= Jesse Fried =

American legal scholar

Jesse M. Fried is an American legal scholar. He is the William Nelson Cromwell Professor of Law at Harvard Law School, where he was also the Dane Professor of Law from 2014 to 2024.

== Biography==
Jesse Fried was born to a Jewish family. He graduated from Harvard College with a B.A. in economics in 1986 with membership in Phi Beta Kappa.
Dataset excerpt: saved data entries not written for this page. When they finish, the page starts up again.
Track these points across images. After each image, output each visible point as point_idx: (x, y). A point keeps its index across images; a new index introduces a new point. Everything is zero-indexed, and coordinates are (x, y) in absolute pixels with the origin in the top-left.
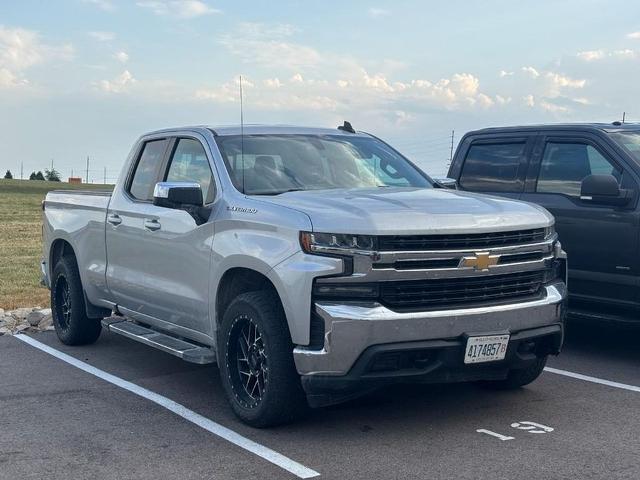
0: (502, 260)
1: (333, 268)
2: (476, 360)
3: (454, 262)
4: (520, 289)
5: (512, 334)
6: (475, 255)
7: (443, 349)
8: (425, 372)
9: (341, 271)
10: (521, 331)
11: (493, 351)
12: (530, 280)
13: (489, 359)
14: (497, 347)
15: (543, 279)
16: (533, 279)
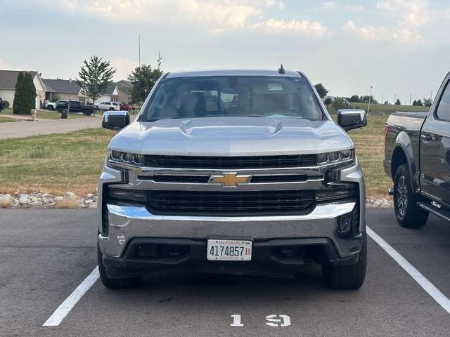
0: (254, 179)
1: (114, 177)
2: (219, 258)
3: (205, 179)
4: (281, 204)
5: (255, 241)
6: (222, 174)
7: (189, 246)
8: (177, 263)
9: (120, 180)
10: (273, 239)
11: (236, 253)
12: (295, 198)
13: (234, 258)
14: (240, 250)
15: (314, 198)
16: (300, 198)
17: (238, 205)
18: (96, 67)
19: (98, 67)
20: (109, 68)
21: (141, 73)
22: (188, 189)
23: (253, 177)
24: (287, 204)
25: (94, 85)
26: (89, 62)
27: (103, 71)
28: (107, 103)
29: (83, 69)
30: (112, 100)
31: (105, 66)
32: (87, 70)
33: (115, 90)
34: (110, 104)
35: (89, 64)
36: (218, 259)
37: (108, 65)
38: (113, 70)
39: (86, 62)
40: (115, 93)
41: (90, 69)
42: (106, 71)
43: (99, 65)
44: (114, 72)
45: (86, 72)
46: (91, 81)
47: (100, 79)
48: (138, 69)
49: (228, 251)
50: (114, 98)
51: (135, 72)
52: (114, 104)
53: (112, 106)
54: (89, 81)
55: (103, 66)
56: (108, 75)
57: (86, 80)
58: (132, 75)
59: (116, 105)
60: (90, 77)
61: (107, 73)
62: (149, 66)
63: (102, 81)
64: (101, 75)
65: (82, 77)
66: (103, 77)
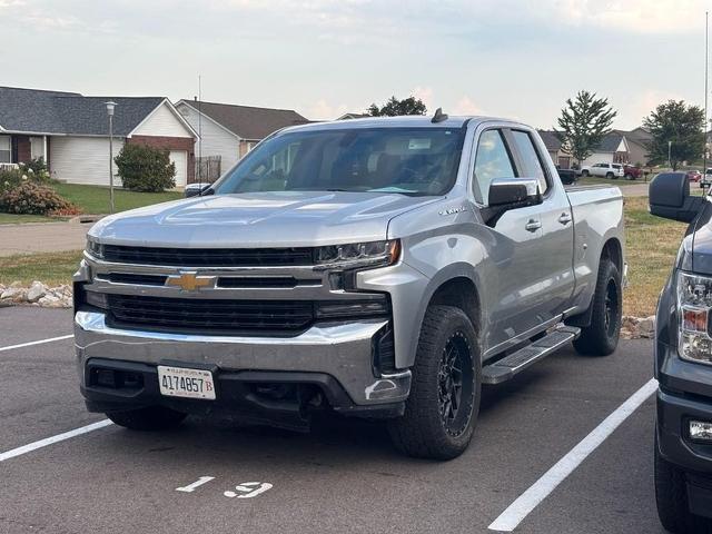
3: (163, 280)
5: (217, 372)
9: (86, 278)
11: (194, 387)
12: (284, 312)
13: (193, 395)
14: (199, 383)
15: (313, 312)
16: (292, 312)
17: (205, 319)
18: (586, 108)
19: (589, 108)
20: (606, 109)
21: (668, 114)
22: (143, 293)
23: (220, 279)
24: (271, 320)
25: (581, 137)
26: (575, 101)
27: (596, 115)
28: (602, 166)
29: (565, 113)
30: (615, 160)
31: (600, 107)
32: (571, 113)
33: (622, 144)
34: (607, 166)
35: (574, 105)
36: (174, 394)
37: (605, 104)
38: (612, 112)
39: (570, 102)
40: (622, 148)
41: (576, 113)
42: (601, 114)
43: (590, 104)
44: (614, 115)
45: (569, 118)
46: (577, 130)
47: (590, 126)
48: (661, 109)
49: (185, 383)
50: (619, 158)
51: (656, 113)
52: (614, 167)
53: (611, 169)
54: (573, 131)
55: (598, 106)
56: (605, 119)
57: (569, 130)
58: (652, 118)
59: (618, 167)
60: (575, 124)
61: (602, 117)
62: (681, 103)
63: (594, 131)
64: (593, 121)
65: (563, 126)
66: (597, 123)
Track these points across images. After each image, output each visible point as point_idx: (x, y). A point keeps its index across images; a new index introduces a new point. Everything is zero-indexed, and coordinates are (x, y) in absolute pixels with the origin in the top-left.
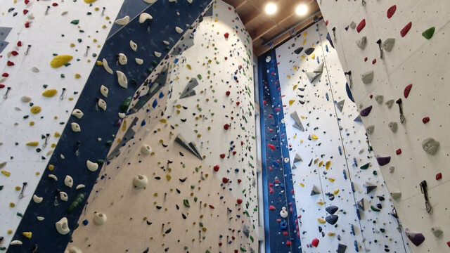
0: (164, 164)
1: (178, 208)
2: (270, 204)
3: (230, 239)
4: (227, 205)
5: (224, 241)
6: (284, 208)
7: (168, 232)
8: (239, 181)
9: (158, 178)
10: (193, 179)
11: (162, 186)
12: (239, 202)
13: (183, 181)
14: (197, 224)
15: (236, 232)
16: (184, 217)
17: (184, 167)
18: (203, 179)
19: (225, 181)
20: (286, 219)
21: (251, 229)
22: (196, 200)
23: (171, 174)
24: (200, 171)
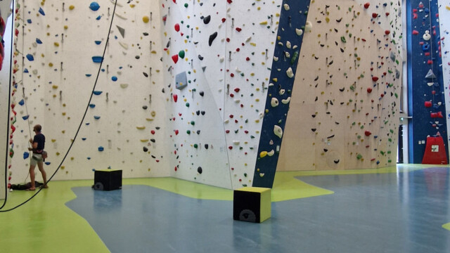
0: (323, 9)
1: (337, 44)
2: (413, 29)
3: (380, 64)
4: (377, 37)
5: (375, 66)
6: (427, 32)
7: (331, 63)
8: (387, 14)
9: (319, 22)
10: (347, 18)
11: (324, 28)
12: (387, 33)
13: (339, 21)
14: (353, 55)
15: (384, 58)
16: (342, 51)
17: (339, 9)
18: (355, 17)
19: (375, 16)
20: (429, 41)
21: (397, 54)
22: (350, 36)
23: (329, 17)
24: (352, 10)
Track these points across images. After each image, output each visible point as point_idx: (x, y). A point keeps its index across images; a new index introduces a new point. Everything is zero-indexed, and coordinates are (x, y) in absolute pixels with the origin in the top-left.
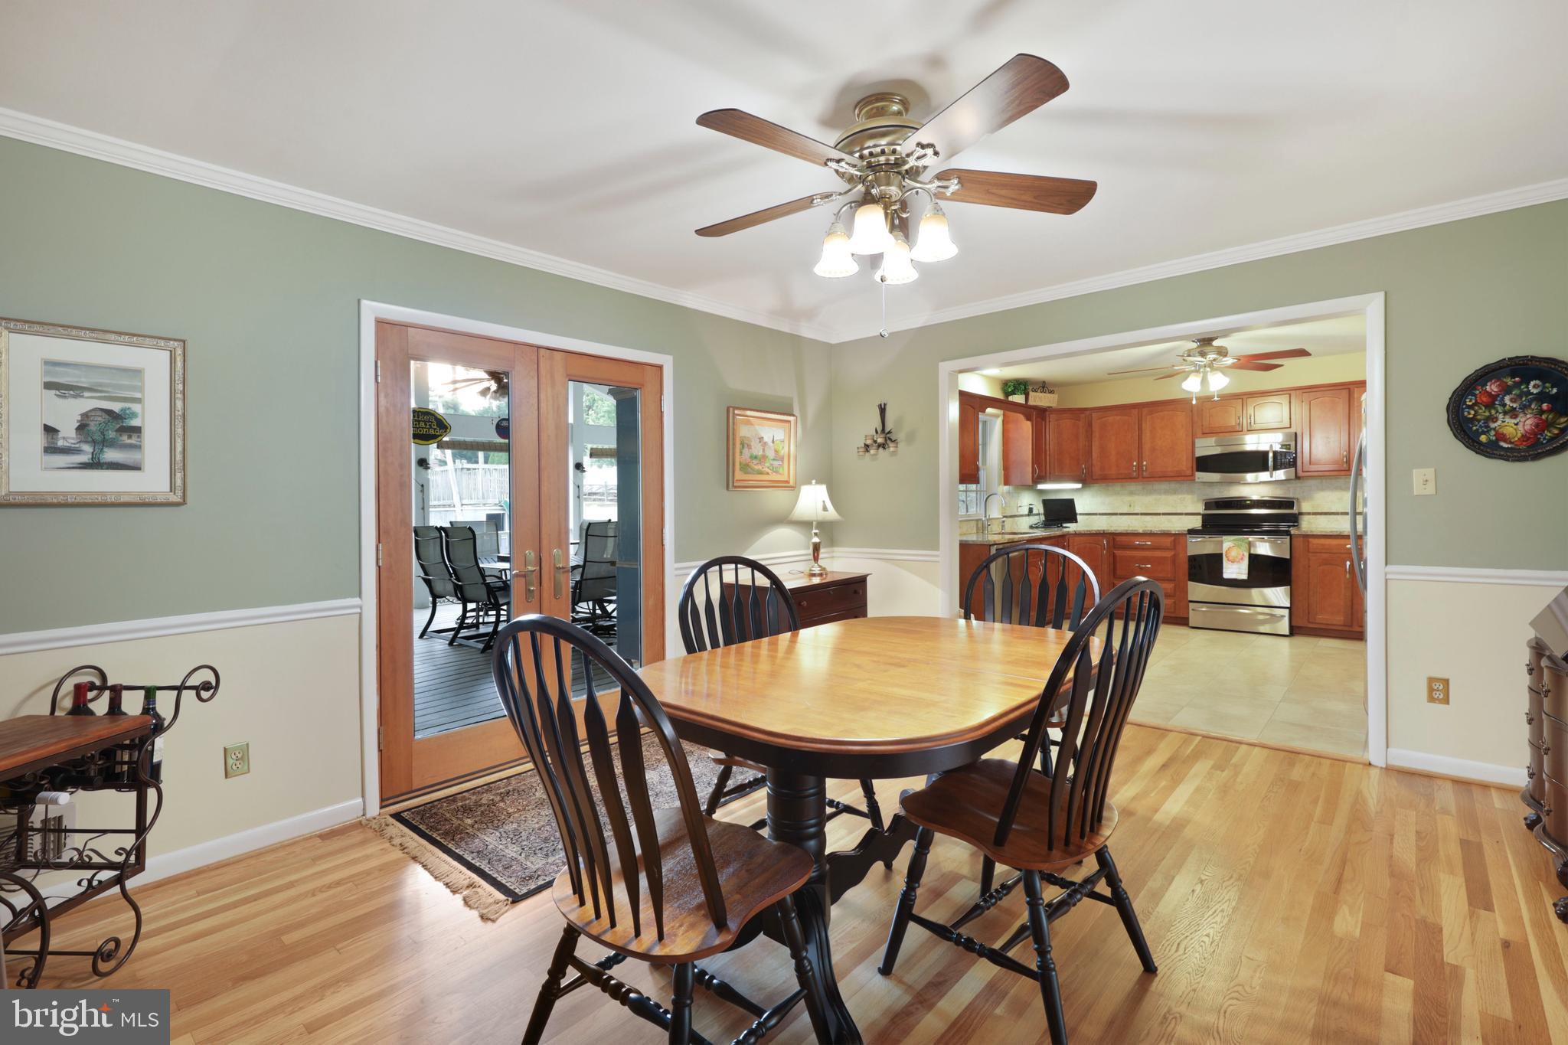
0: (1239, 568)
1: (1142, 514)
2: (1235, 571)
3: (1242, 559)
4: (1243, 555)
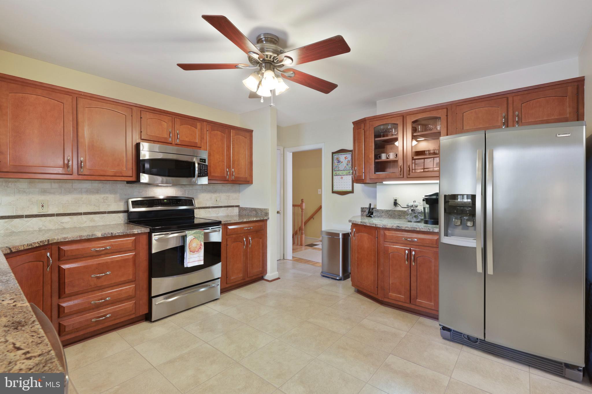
0: (199, 257)
1: (58, 215)
2: (196, 259)
3: (200, 248)
4: (201, 245)
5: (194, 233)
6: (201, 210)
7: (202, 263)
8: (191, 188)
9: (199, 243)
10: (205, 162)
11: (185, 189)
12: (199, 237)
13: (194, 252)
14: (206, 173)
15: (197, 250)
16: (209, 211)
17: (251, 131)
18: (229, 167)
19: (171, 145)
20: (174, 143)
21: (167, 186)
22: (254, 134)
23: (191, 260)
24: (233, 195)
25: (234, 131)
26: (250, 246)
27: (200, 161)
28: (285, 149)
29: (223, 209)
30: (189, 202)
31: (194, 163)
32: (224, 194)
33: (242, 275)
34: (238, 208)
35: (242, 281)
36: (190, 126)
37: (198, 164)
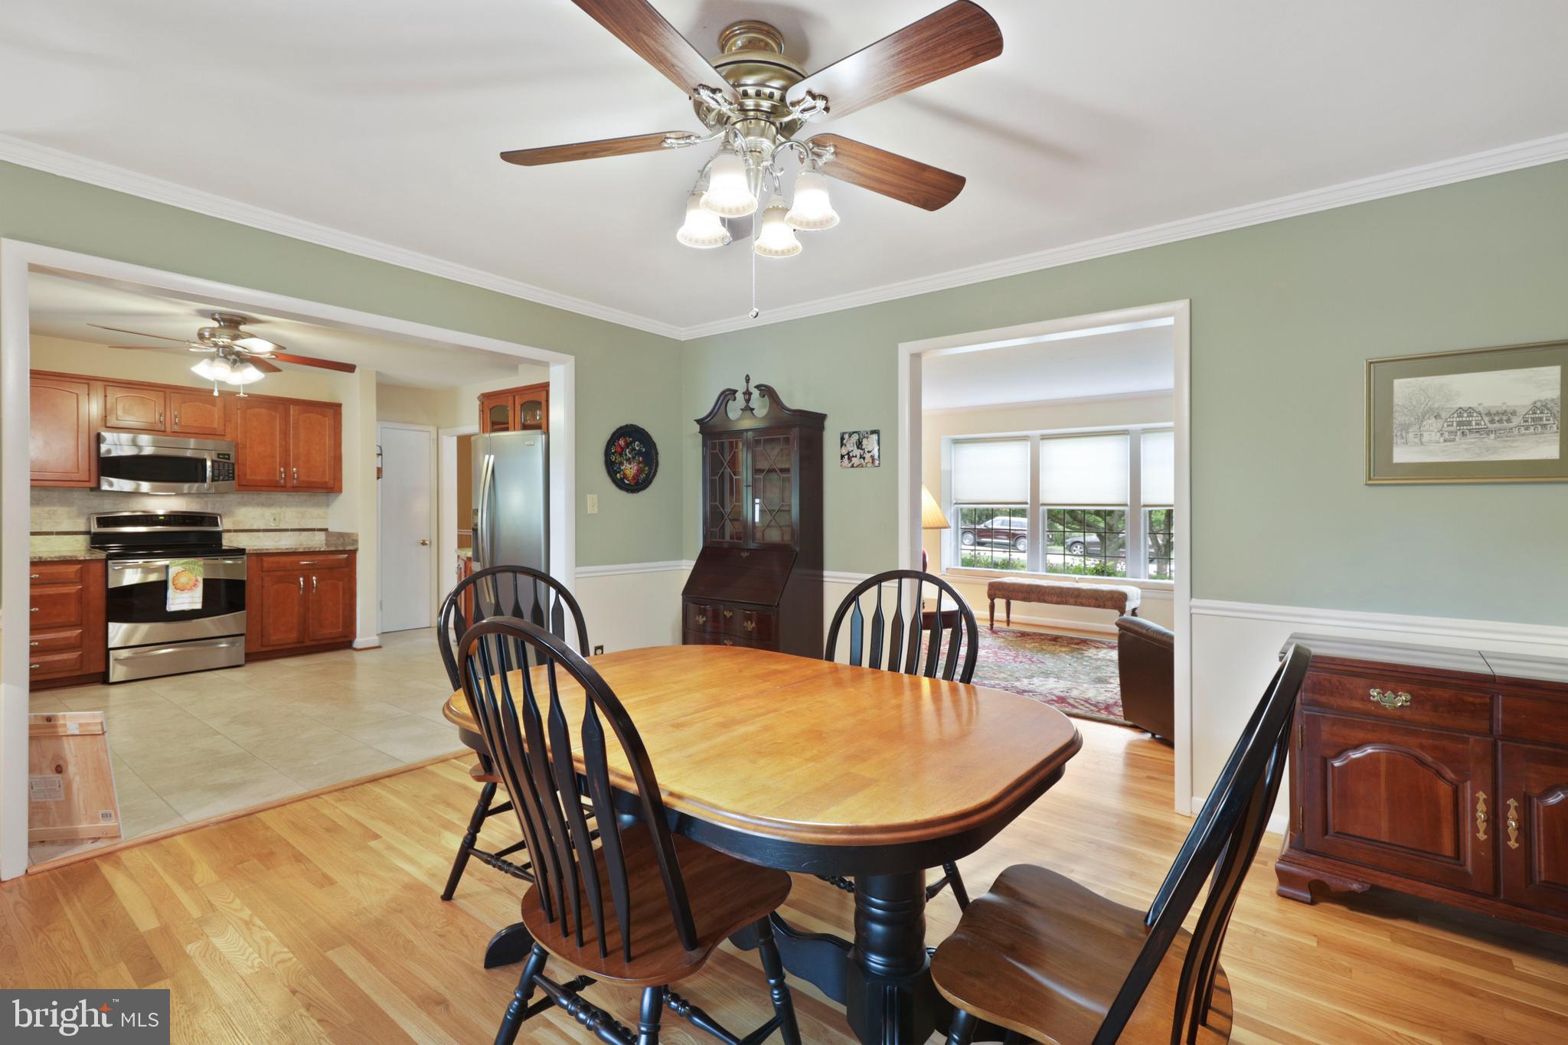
0: (192, 597)
2: (187, 600)
3: (195, 585)
4: (197, 581)
5: (183, 564)
6: (240, 534)
7: (199, 606)
8: (218, 499)
9: (194, 578)
10: (229, 459)
11: (206, 499)
12: (194, 569)
13: (183, 590)
14: (231, 475)
15: (189, 587)
16: (259, 537)
17: (339, 406)
18: (286, 466)
19: (164, 433)
20: (168, 429)
21: (171, 495)
22: (345, 411)
23: (178, 601)
24: (316, 511)
25: (297, 408)
26: (314, 591)
27: (218, 457)
28: (440, 431)
29: (290, 533)
30: (213, 520)
31: (205, 461)
32: (293, 509)
33: (295, 635)
34: (324, 532)
35: (298, 645)
36: (201, 404)
37: (213, 462)
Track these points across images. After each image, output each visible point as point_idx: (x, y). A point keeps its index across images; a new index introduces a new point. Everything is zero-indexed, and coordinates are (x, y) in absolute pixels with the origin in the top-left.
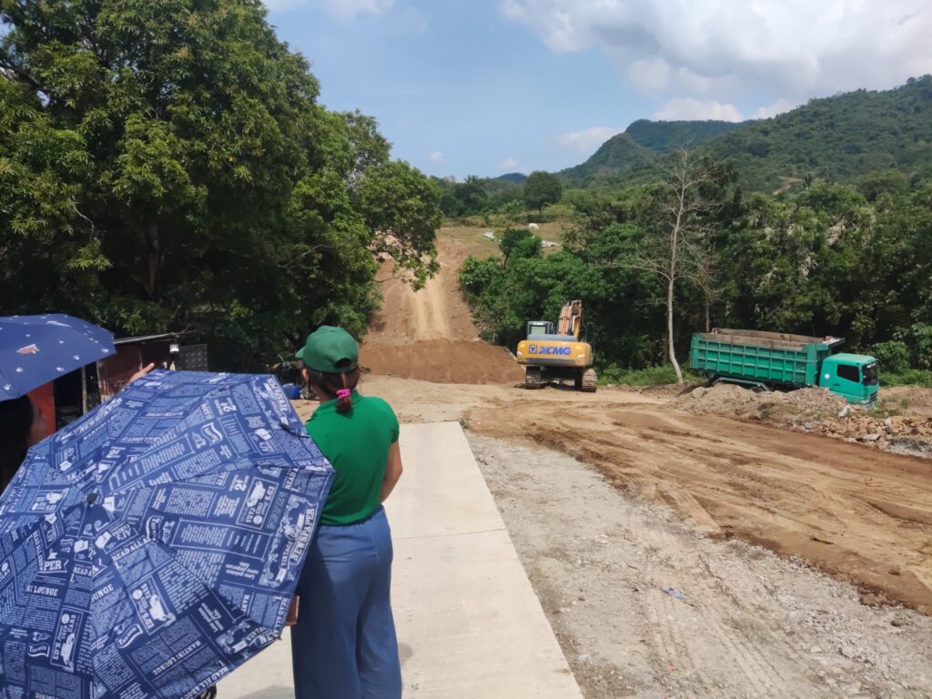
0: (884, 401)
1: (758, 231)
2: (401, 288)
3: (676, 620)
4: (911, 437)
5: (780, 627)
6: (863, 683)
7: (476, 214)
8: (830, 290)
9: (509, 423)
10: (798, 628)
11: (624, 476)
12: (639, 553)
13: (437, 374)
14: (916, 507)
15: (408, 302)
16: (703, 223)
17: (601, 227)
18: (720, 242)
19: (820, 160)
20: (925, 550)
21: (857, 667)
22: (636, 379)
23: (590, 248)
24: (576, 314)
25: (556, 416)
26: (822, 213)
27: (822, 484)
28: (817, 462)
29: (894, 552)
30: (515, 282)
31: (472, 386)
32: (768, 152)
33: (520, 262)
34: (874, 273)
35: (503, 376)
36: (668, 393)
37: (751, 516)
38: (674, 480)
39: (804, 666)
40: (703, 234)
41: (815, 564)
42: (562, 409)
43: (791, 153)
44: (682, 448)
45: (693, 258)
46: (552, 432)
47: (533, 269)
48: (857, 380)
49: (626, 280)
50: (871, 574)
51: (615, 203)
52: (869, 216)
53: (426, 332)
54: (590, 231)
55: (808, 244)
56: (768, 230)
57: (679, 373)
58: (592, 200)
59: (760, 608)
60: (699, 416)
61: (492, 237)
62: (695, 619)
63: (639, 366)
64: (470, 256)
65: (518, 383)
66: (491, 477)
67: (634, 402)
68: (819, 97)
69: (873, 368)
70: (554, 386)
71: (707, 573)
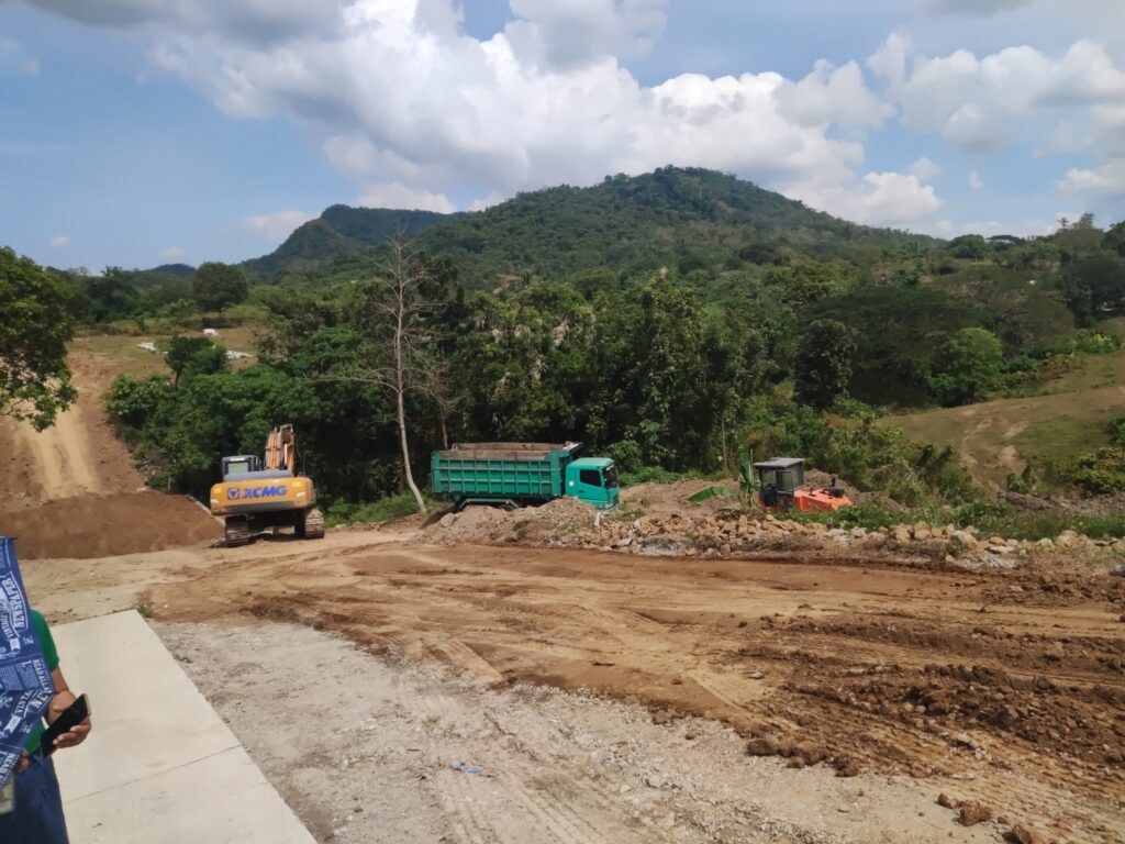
0: (625, 502)
1: (486, 334)
2: (12, 428)
3: (475, 800)
4: (659, 536)
5: (584, 774)
6: (676, 812)
7: (124, 318)
8: (562, 393)
9: (213, 598)
10: (602, 770)
11: (382, 638)
12: (418, 729)
13: (84, 545)
14: (680, 609)
15: (26, 446)
16: (428, 325)
17: (306, 333)
18: (448, 346)
19: (534, 257)
20: (697, 651)
21: (667, 795)
22: (370, 514)
23: (295, 358)
24: (288, 442)
25: (277, 578)
26: (546, 313)
27: (591, 602)
28: (581, 578)
29: (671, 660)
30: (195, 407)
31: (145, 556)
32: (482, 247)
33: (199, 381)
34: (599, 373)
35: (189, 535)
36: (410, 526)
37: (531, 653)
38: (441, 629)
39: (617, 811)
40: (429, 338)
41: (602, 693)
42: (283, 566)
43: (505, 249)
44: (441, 589)
45: (420, 365)
46: (276, 599)
47: (219, 388)
48: (599, 484)
49: (345, 395)
50: (657, 688)
51: (320, 303)
52: (589, 315)
53: (59, 488)
54: (292, 337)
55: (536, 346)
56: (496, 332)
57: (420, 500)
58: (289, 299)
59: (560, 757)
60: (452, 548)
61: (152, 348)
62: (495, 793)
63: (371, 497)
64: (120, 375)
65: (215, 541)
66: (201, 679)
67: (372, 543)
68: (526, 191)
69: (612, 469)
70: (267, 537)
71: (497, 732)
He then received an M.A. in economics from the Harvard Graduate School of Arts and Sciences in 1989 and a J.D., magna cum laude, from Harvard Law School in 1992.
==Legal and academic career==
After law school, he worked as a tax attorney at the law firm of Sullivan & Worcester in Boston, Massachusetts, from 1993 to 1995.

Fried was the John Olin Fellow in Law, Economics, and Business at Harvard University from 1995 to 1997 and became a professor of law at the UC Berkeley School of Law in 2003. In 2009, he became a professor of law at Harvard Law School and received the law school's appointment as its Dane Professor of Law in 2014. He is an expert in executive compensation, corporate governance, corporate bankruptcy, and venture capital.
==Awards and recognition==
In 2023, Fried was the 19th most-cited legal scholar in all fields according to the Social Science Research Network.

== Published works ==

- Fried, Jesse M. (2004). "Pay Without Performance: The Unfulfilled Promise of Executive Compensation"
- Fried, Jesse M. (2014). "Insider Trading via the Corporation"
- Fried, Jesse M. (2021). "Will Nasdaq's Diversity Rules Harm Investors?"